Currently, oversight of the professional qualifications and actions of social workers in child protection sits under the authority of MCFD. According to the BC Association for Social Workers (BCASW), this tragedy could have been avoided if oversight for social workers working in child protection and child-and-youth services was delegated to an outside authority. BCASW is advocating for mandatory registration for all social workers with the B.C. College of Social Workers.
BCASW President Michael Crawford said in a press release, “Without registration [in the College], the public has no assurance that a social worker has committed to practice according to standards of practice established by the profession and to adhere to a strict code of ethics.”

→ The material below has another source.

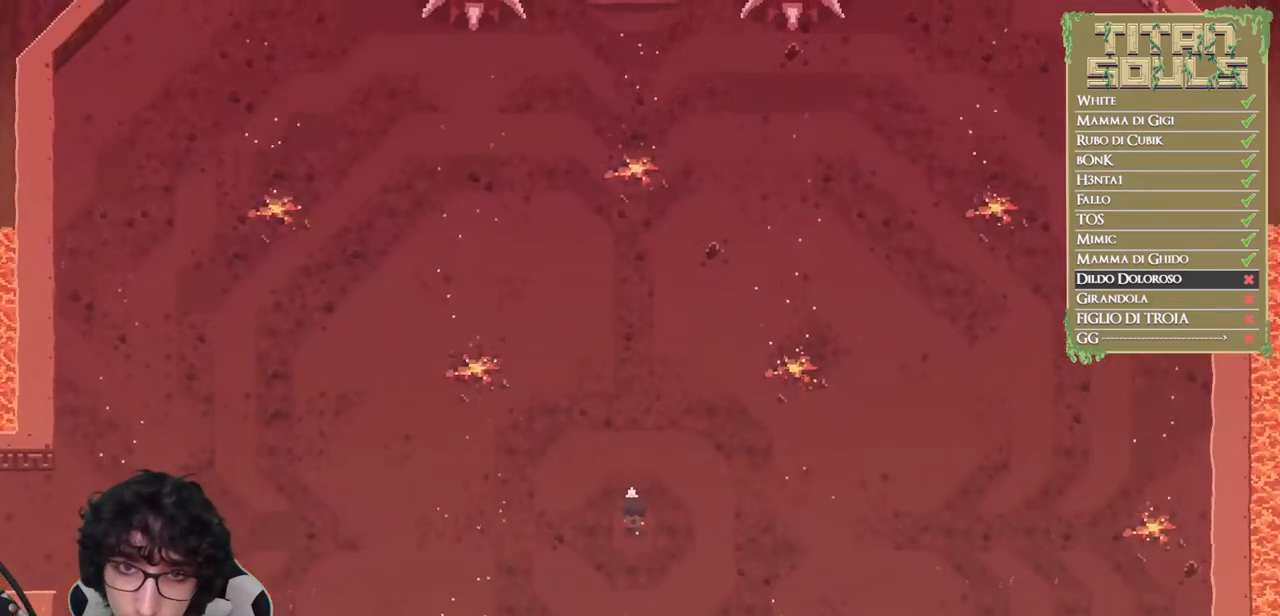
{"buttons": ["R1"], "left_stick": "center", "events": []}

Kelowna’s online news service Castanet followed up this story with a reader poll. The question: Should MCFD social workers be required to register with a regulatory college? Of the 4,741 respondents, 144 said no; 181 were unsure; 4,416 or 93 per cent voted yes.
The Child, Family, and Community Service Act itself is for the most part well-written. Many experts over many years have poured time and energy into refining the Act to be inclusive and considerate of all types of child protection cases. There is no such thing as perfect legislation, so there are improvements that can be made to the Act, but the Act is not the problem; it’s the application of it, which disproportionately impacts Indigenous children and families. Of the 102 children in Saunders’s care, 85 of them are Indigenous.
The vulnerability of the children and families involved in child protection cases warrants a high degree of transparency and accountability. As long as MCFD is accountable for its own staff, oversight is questionable. The fox is guarding the henhouse.
We have seen the impacts of this first hand in my constituency office. We have helped parents submit complaints about social workers to MCFD, a process that is time consuming, demeaning, and — in each case — fruitless. MCFD has demonstrated a sub-standard practice of managing complaints about social workers. It is not surprising that Mr. Saunders was able to take these tragic actions for so many years without consequence.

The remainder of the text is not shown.